(Collected data)

###

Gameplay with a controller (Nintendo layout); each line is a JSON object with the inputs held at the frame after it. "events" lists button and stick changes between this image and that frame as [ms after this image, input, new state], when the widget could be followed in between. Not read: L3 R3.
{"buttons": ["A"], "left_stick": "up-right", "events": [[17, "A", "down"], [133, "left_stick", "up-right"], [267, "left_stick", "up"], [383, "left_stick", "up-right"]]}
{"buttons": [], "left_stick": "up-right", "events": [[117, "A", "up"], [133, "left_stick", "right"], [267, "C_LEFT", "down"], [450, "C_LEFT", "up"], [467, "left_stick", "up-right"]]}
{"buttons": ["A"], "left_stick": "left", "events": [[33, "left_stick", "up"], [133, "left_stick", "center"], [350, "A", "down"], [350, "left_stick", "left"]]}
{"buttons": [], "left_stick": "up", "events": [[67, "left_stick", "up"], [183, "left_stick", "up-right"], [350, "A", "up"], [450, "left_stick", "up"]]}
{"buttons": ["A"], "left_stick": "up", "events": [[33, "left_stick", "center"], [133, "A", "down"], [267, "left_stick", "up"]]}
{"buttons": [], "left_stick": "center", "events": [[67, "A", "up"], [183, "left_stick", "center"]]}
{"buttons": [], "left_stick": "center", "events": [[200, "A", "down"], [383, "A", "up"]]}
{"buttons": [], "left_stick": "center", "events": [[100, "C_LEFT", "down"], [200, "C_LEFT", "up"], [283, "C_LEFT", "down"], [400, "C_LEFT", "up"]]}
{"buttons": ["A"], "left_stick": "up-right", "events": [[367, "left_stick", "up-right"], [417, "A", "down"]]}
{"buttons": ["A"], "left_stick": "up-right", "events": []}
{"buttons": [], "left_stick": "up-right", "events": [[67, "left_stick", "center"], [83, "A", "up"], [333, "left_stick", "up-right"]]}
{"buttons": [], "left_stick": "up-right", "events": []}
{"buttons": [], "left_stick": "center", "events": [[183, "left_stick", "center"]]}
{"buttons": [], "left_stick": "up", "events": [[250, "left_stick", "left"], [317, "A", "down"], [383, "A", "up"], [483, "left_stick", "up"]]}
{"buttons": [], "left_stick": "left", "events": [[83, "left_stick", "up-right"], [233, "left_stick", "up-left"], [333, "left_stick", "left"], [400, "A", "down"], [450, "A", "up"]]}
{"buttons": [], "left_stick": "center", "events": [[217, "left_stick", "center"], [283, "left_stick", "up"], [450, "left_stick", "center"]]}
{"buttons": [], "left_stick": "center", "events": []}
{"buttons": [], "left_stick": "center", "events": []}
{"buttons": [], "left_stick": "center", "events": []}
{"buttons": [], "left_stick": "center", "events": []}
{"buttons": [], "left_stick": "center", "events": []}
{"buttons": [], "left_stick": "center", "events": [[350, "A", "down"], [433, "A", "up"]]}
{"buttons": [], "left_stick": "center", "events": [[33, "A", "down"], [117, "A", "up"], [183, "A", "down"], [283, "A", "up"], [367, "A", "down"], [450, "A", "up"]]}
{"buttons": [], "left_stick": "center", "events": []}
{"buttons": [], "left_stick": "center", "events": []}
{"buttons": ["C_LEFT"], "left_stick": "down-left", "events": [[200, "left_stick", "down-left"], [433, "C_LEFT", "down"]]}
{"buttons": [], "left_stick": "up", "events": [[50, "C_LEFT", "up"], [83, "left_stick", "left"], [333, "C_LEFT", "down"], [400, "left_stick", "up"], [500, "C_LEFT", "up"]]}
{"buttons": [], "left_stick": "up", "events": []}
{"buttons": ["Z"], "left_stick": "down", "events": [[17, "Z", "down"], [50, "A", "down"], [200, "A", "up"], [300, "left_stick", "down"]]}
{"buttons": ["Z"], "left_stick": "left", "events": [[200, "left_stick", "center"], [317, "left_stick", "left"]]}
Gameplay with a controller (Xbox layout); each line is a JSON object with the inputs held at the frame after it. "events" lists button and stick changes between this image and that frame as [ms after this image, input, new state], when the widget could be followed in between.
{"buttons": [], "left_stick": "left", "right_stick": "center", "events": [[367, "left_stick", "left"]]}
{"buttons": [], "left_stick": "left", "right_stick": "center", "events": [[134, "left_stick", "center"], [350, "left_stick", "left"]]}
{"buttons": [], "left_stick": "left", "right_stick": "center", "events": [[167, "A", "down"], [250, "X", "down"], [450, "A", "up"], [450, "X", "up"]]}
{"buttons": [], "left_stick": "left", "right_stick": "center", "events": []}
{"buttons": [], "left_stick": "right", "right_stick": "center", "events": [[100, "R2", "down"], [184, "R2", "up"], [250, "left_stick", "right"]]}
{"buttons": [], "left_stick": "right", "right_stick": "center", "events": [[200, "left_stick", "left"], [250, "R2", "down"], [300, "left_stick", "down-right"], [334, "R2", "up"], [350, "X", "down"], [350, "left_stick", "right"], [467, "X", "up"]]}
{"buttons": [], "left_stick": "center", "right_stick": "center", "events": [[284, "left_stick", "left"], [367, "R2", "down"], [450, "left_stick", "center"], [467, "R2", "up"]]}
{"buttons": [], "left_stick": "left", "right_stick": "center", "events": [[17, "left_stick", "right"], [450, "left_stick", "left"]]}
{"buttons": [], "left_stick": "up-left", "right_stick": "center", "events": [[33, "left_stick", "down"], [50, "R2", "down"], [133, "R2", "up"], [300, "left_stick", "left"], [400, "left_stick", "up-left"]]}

###

The records above must be retyped in full, exactly as written.

> **Answer space**
Gameplay with a controller (Nintendo layout); each line is a JSON object with the inputs held at the frame after it. "events" lists button and stick changes between this image and that frame as [ms after this image, input, new state], when the widget could be followed in between. Not read: L3 R3.
{"buttons": ["A"], "left_stick": "up-right", "events": [[17, "A", "down"], [133, "left_stick", "up-right"], [267, "left_stick", "up"], [383, "left_stick", "up-right"]]}
{"buttons": [], "left_stick": "up-right", "events": [[117, "A", "up"], [133, "left_stick", "right"], [267, "C_LEFT", "down"], [450, "C_LEFT", "up"], [467, "left_stick", "up-right"]]}
{"buttons": ["A"], "left_stick": "left", "events": [[33, "left_stick", "up"], [133, "left_stick", "center"], [350, "A", "down"], [350, "left_stick", "left"]]}
{"buttons": [], "left_stick": "up", "events": [[67, "left_stick", "up"], [183, "left_stick", "up-right"], [350, "A", "up"], [450, "left_stick", "up"]]}
{"buttons": ["A"], "left_stick": "up", "events": [[33, "left_stick", "center"], [133, "A", "down"], [267, "left_stick", "up"]]}
{"buttons": [], "left_stick": "center", "events": [[67, "A", "up"], [183, "left_stick", "center"]]}
{"buttons": [], "left_stick": "center", "events": [[200, "A", "down"], [383, "A", "up"]]}
{"buttons": [], "left_stick": "center", "events": [[100, "C_LEFT", "down"], [200, "C_LEFT", "up"], [283, "C_LEFT", "down"], [400, "C_LEFT", "up"]]}
{"buttons": ["A"], "left_stick": "up-right", "events": [[367, "left_stick", "up-right"], [417, "A", "down"]]}
{"buttons": ["A"], "left_stick": "up-right", "events": []}
{"buttons": [], "left_stick": "up-right", "events": [[67, "left_stick", "center"], [83, "A", "up"], [333, "left_stick", "up-right"]]}
{"buttons": [], "left_stick": "up-right", "events": []}
{"buttons": [], "left_stick": "center", "events": [[183, "left_stick", "center"]]}
{"buttons": [], "left_stick": "up", "events": [[250, "left_stick", "left"], [317, "A", "down"], [383, "A", "up"], [483, "left_stick", "up"]]}
{"buttons": [], "left_stick": "left", "events": [[83, "left_stick", "up-right"], [233, "left_stick", "up-left"], [333, "left_stick", "left"], [400, "A", "down"], [450, "A", "up"]]}
{"buttons": [], "left_stick": "center", "events": [[217, "left_stick", "center"], [283, "left_stick", "up"], [450, "left_stick", "center"]]}
{"buttons": [], "left_stick": "center", "events": []}
{"buttons": [], "left_stick": "center", "events": []}
{"buttons": [], "left_stick": "center", "events": []}
{"buttons": [], "left_stick": "center", "events": []}
{"buttons": [], "left_stick": "center", "events": []}
{"buttons": [], "left_stick": "center", "events": [[350, "A", "down"], [433, "A", "up"]]}
{"buttons": [], "left_stick": "center", "events": [[33, "A", "down"], [117, "A", "up"], [183, "A", "down"], [283, "A", "up"], [367, "A", "down"], [450, "A", "up"]]}
{"buttons": [], "left_stick": "center", "events": []}
{"buttons": [], "left_stick": "center", "events": []}
{"buttons": ["C_LEFT"], "left_stick": "down-left", "events": [[200, "left_stick", "down-left"], [433, "C_LEFT", "down"]]}
{"buttons": [], "left_stick": "up", "events": [[50, "C_LEFT", "up"], [83, "left_stick", "left"], [333, "C_LEFT", "down"], [400, "left_stick", "up"], [500, "C_LEFT", "up"]]}
{"buttons": [], "left_stick": "up", "events": []}
{"buttons": ["Z"], "left_stick": "down", "events": [[17, "Z", "down"], [50, "A", "down"], [200, "A", "up"], [300, "left_stick", "down"]]}
{"buttons": ["Z"], "left_stick": "left", "events": [[200, "left_stick", "center"], [317, "left_stick", "left"]]}
Gameplay with a controller (Xbox layout); each line is a JSON object with the inputs held at the frame after it. "events" lists button and stick changes between this image and that frame as [ms after this image, input, new state], when the widget could be followed in between.
{"buttons": [], "left_stick": "left", "right_stick": "center", "events": [[367, "left_stick", "left"]]}
{"buttons": [], "left_stick": "left", "right_stick": "center", "events": [[134, "left_stick", "center"], [350, "left_stick", "left"]]}
{"buttons": [], "left_stick": "left", "right_stick": "center", "events": [[167, "A", "down"], [250, "X", "down"], [450, "A", "up"], [450, "X", "up"]]}
{"buttons": [], "left_stick": "left", "right_stick": "center", "events": []}
{"buttons": [], "left_stick": "right", "right_stick": "center", "events": [[100, "R2", "down"], [184, "R2", "up"], [250, "left_stick", "right"]]}
{"buttons": [], "left_stick": "right", "right_stick": "center", "events": [[200, "left_stick", "left"], [250, "R2", "down"], [300, "left_stick", "down-right"], [334, "R2", "up"], [350, "X", "down"], [350, "left_stick", "right"], [467, "X", "up"]]}
{"buttons": [], "left_stick": "center", "right_stick": "center", "events": [[284, "left_stick", "left"], [367, "R2", "down"], [450, "left_stick", "center"], [467, "R2", "up"]]}
{"buttons": [], "left_stick": "left", "right_stick": "center", "events": [[17, "left_stick", "right"], [450, "left_stick", "left"]]}
{"buttons": [], "left_stick": "up-left", "right_stick": "center", "events": [[33, "left_stick", "down"], [50, "R2", "down"], [133, "R2", "up"], [300, "left_stick", "left"], [400, "left_stick", "up-left"]]}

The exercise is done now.